Display each line of the data below that contains the string "sample". Matching is case-sensitive.

Dataset rows —
☆ ☆ ☆ ☆

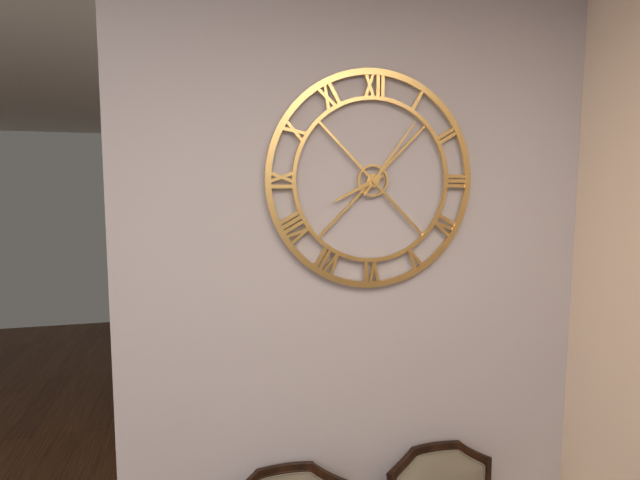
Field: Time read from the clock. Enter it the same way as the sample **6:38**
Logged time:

☆ ☆ ☆ ☆

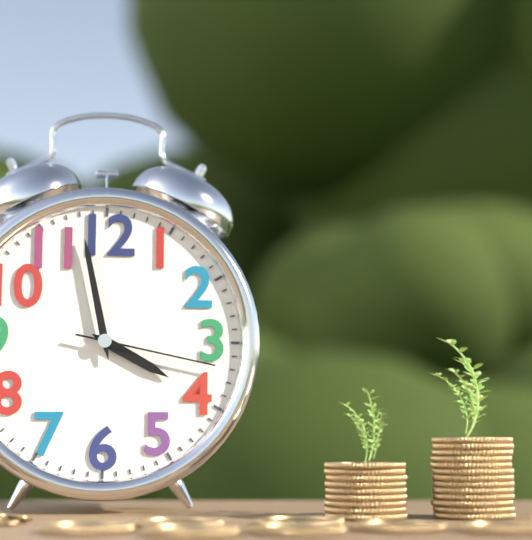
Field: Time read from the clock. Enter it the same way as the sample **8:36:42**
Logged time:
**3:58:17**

☆ ☆ ☆ ☆

Correct answer —
Field: Time read from the clock. Enter it the same way as the sample **6:38**
Field: Time read from the clock. Enter it the same way as the sample **8:36:42**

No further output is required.